What Gets You Out of Bed Every Morning?
Dear Friends, A few days ago, I was talking to my young adult son and heard myself telling him the age-old advice that he needed a reason to get out of bed every morning. You may have run into these words of wisdom in your own life, from your parents or friends, or read it in a meme on Instagram or Facebook. They seem like a truism.
One recent morning, I lay in my very comfy bed and wondered what energy gets me out of it each day. I'm in my early fifties, and while I no longer need to work to support my family, I do have many jobs, both paid and volunteer, and many people who rely on what I do. There was a time in my life when my desire to "help others" was what got me out of bed. But as time has passed, I've begun to realize the teachings of the Buddha's Diamond Sutra.
Duty to Help?
The Diamond Sutra is nearly impenetrable, saying things like “This is how the bodhisattva mahasattvas master their thinking: ‘However many species of living beings there are—whether born from eggs, from the womb, from moisture, or spontaneously; whether they have form or do not have form; whether they have perceptions or do not have perceptions; or whether it cannot be said of them that they have perceptions or that they do not have perceptions, we must lead all these beings to nirvana so that they can be liberated. Yet when this innumerable, immeasurable, infinite number of beings has become liberated, we do not, in truth, think that a single being has been liberated.’"

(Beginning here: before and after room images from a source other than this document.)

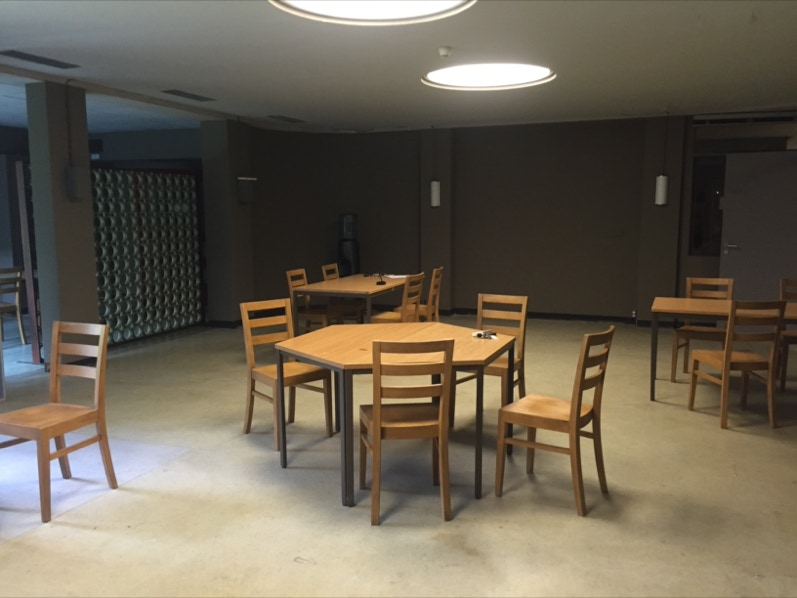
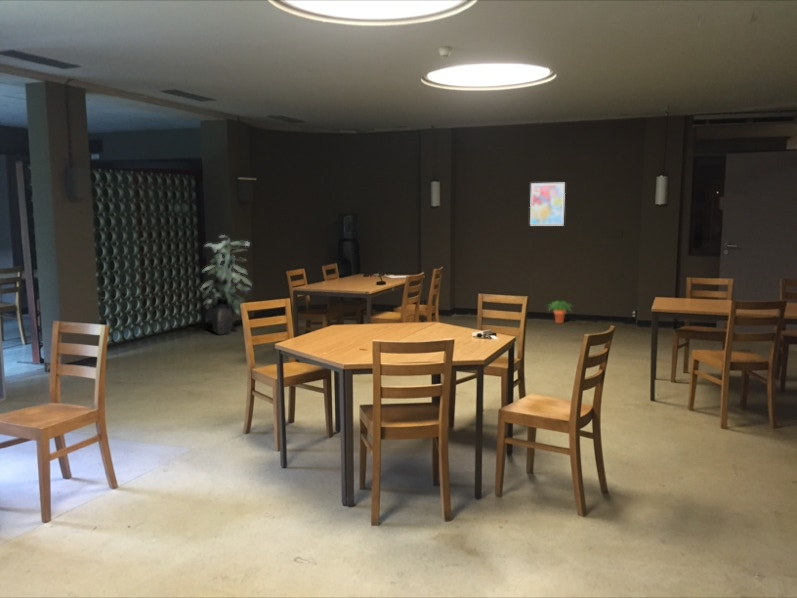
+ potted plant [546,300,574,324]
+ indoor plant [198,234,253,336]
+ wall art [529,182,566,226]
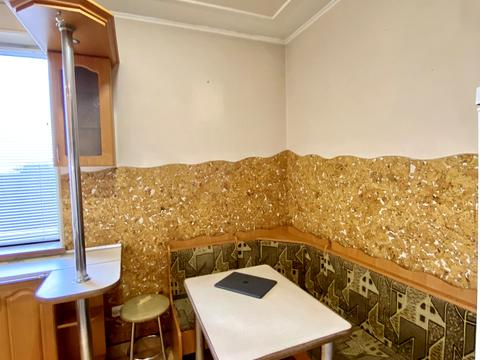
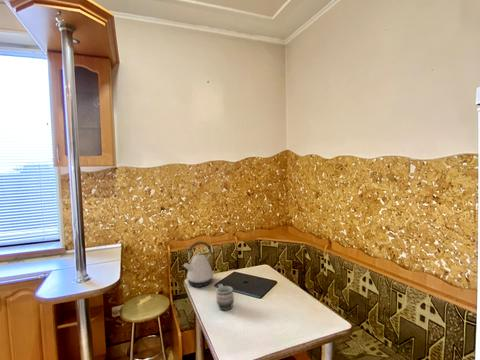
+ kettle [182,241,215,288]
+ mug [215,283,235,311]
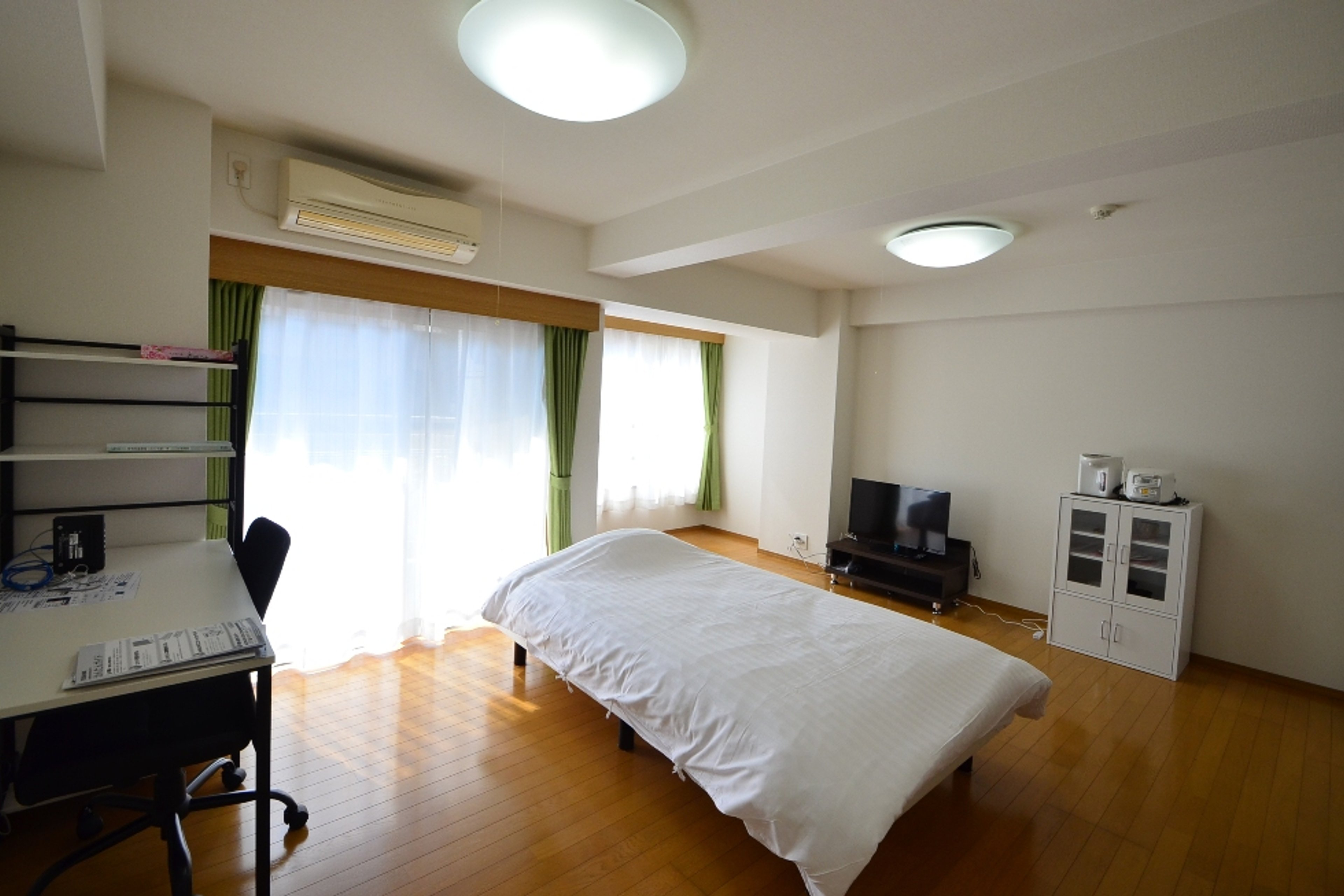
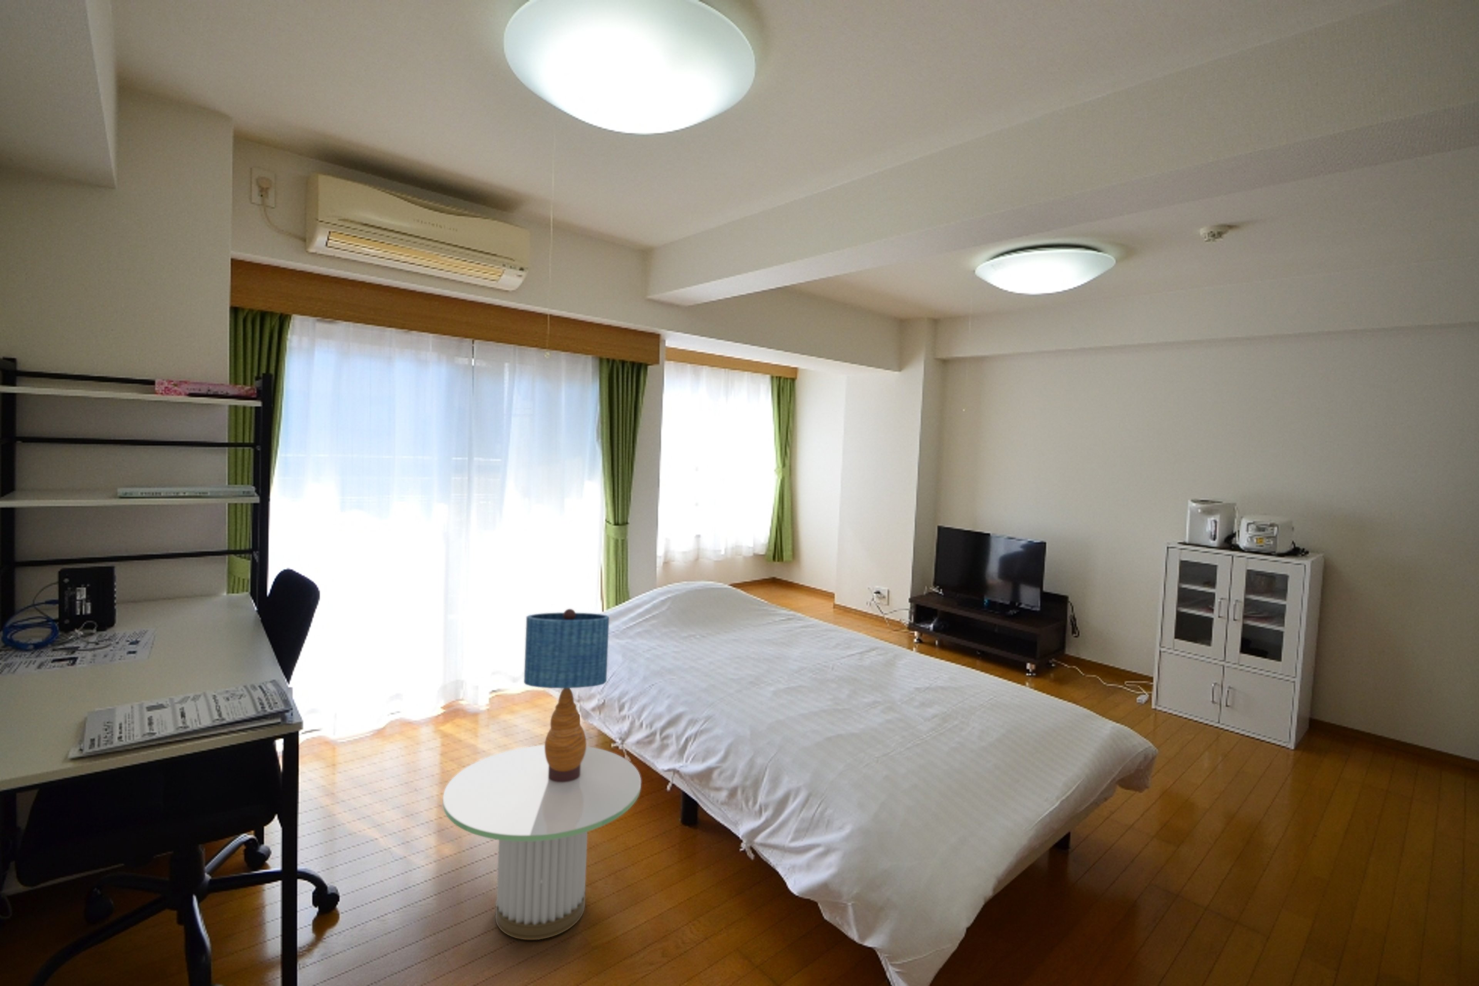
+ side table [442,745,642,940]
+ table lamp [524,609,610,782]
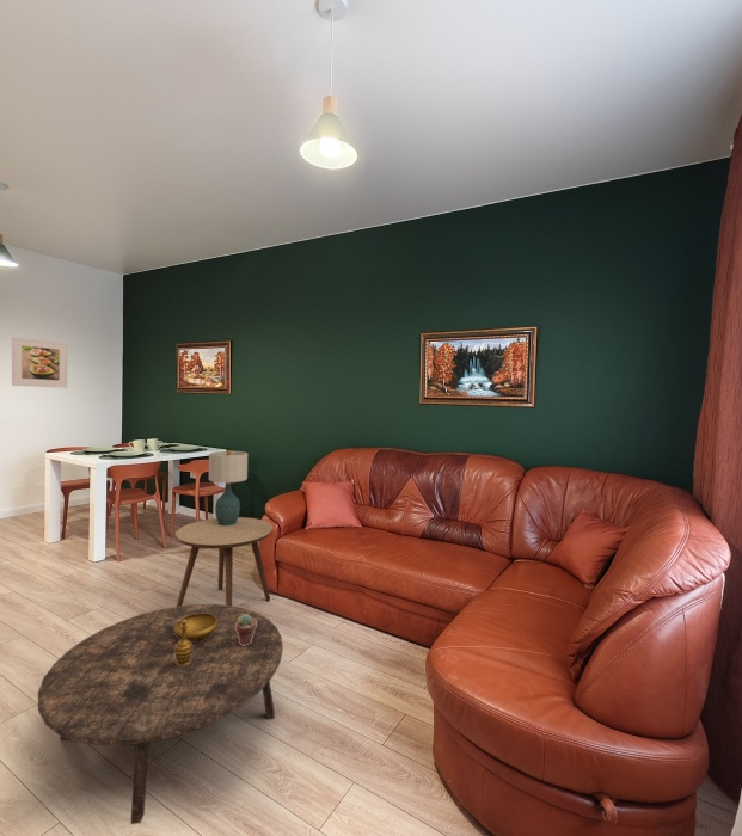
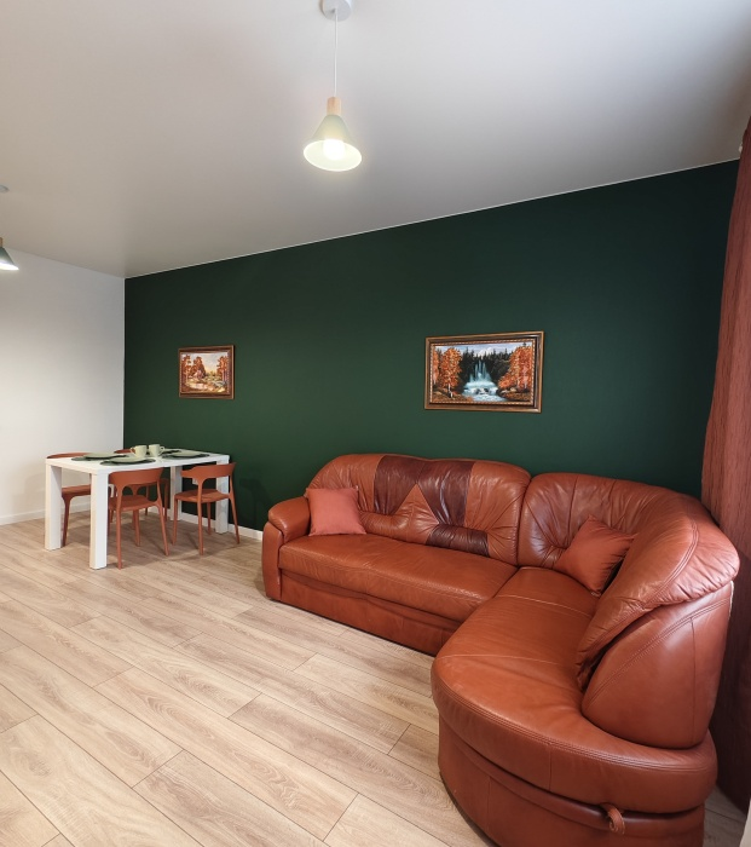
- potted succulent [235,614,257,646]
- coffee table [37,603,284,825]
- table lamp [208,449,249,525]
- side table [174,516,274,607]
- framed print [11,336,68,389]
- decorative bowl [173,614,219,666]
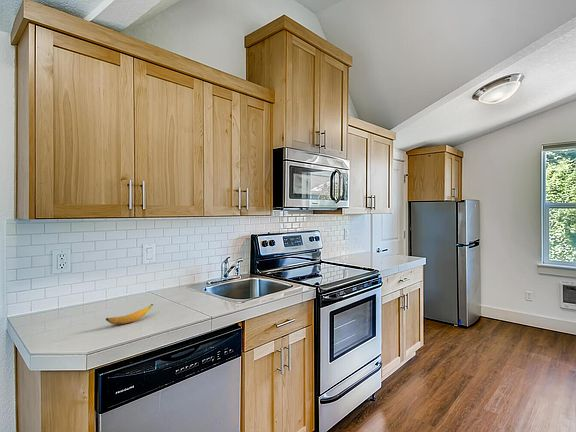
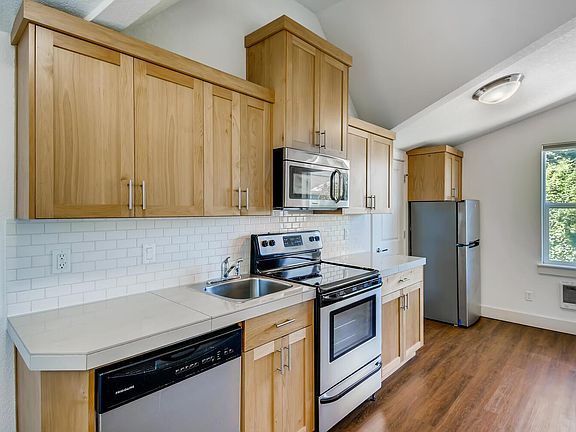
- banana [105,303,154,325]
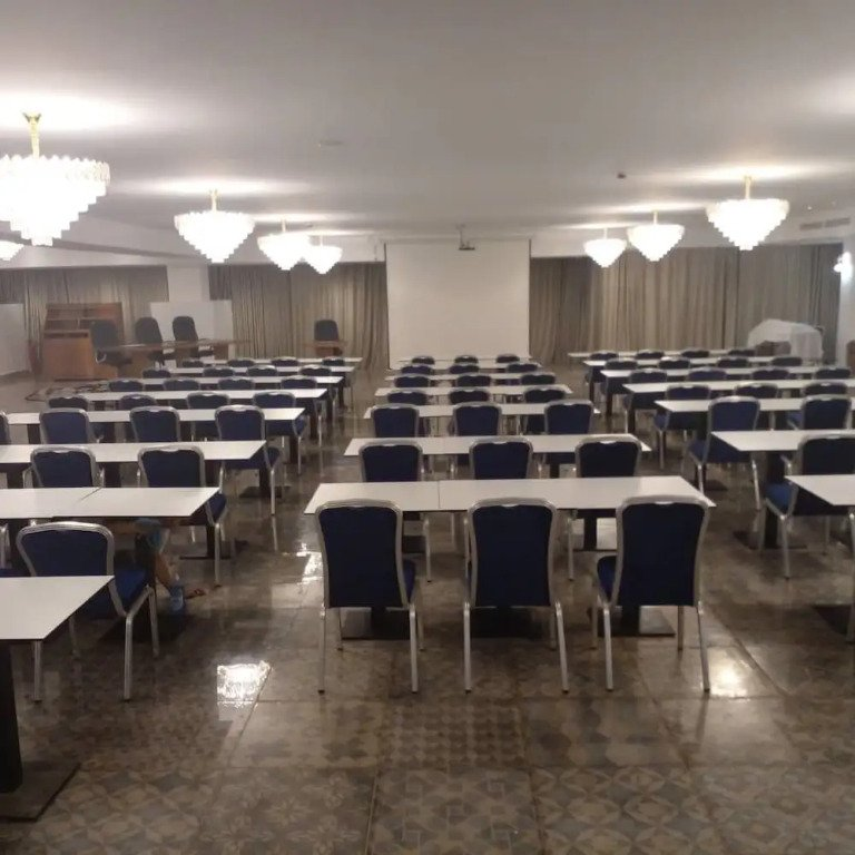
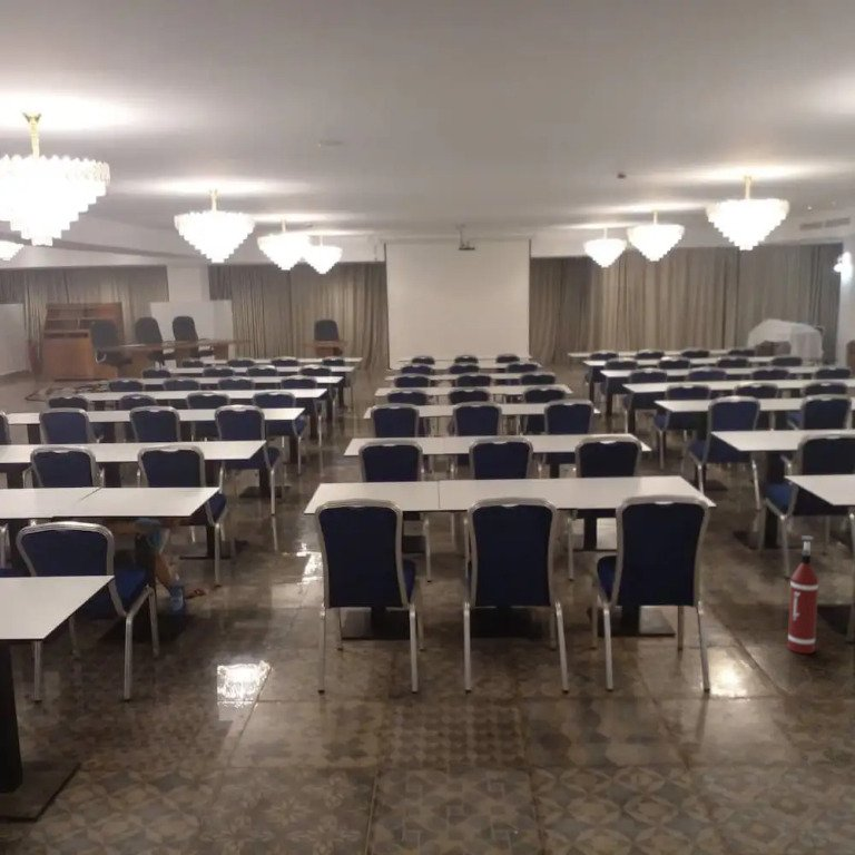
+ fire extinguisher [787,534,819,655]
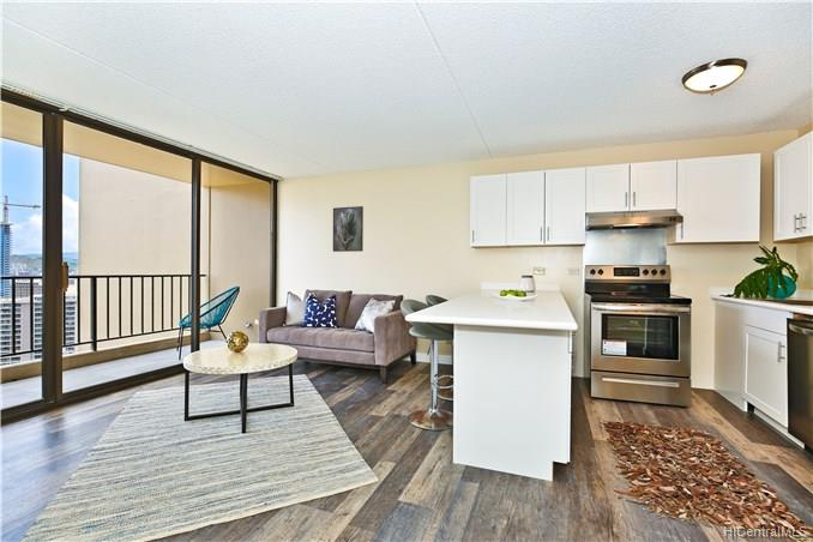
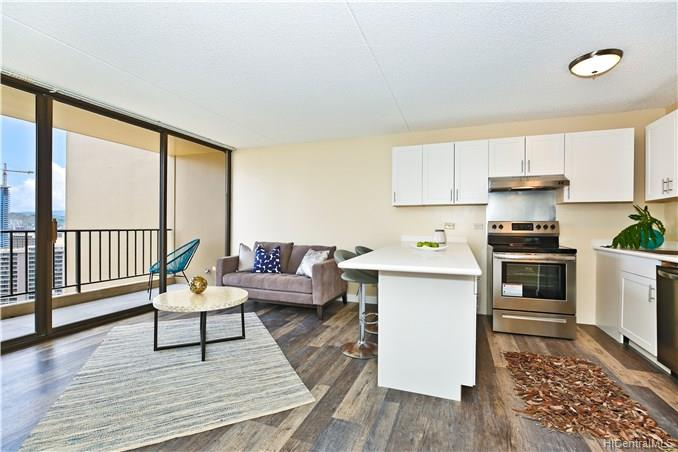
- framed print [332,205,365,253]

Here's how I sum that up: Because we are all temporary manifestations of the cosmos, there is no separate person -- me -- who can help or serve anyone and, for the same reason, there is no one else to help or serve. Another way to put it is that the best way for me to help the world is to liberate myself. That way, I am no longer caught up in my own striving, and can be available and present in each moment.
Believing that I have a duty to tell others how to live or that I am on a mission to save everyone is the same attitude that has gotten humans into trouble for eons. It's what some religious fundamentalists, like the Islamic State, practice. If I get out of bed inspired by how I'm going to help other people today, I will only contribute to the disconnection that fuels the continuation of human suffering.
What about Carrots?
So what if I get out of bed simply to meet my hedonistic desires? Thinking about the pancakes I'll smother in syrup for breakfast or the money I'll make selling my book (sadly, not worth getting out of bed for) is not the kind of happiness that endures, and so wouldn't get me up and at 'em.
When I first encountered mindfulness in the teachings of the Zen master Thich Nhat Hanh, I was both excited and scared by this practice of aimlessness -- the practice of letting go of our desire to control the outcome of life. It means not putting something in front of us and then chasing after it. It means not using a carrot to get ourselves out of bed every morning, spending the day searching for the carrot and missing out on the authentic life we might be living.
“If the world were merely seductive, that would be easy. If it were merely challenging, that would be no problem. But I arise in the morning torn between a desire to improve the world and a desire to enjoy the world. This makes it hard to plan the day.” --E.B. White
Aimless Living
It is my intention to help whenever the opportunity arises, but if I get out of bed fixated on my goal to make the world a "better place", I will find myself missing or skimming by the gorgeous details. And in the end, I may have missed the real chances I had to make a difference in someone's life.
So my aspiration is to get out of bed without any agenda and with a heart full of curiosity. What challenges will I face today, and how will I meet them? Will my mindfulness practice allow me to stay present with it? What mysteries and beauties will be revealed to me today? Will I encounter an angry neighbor who wants to resolve a dispute, a smiling fellow dog walker with an adorable little poodle, a shy red fox coming out from under a rock?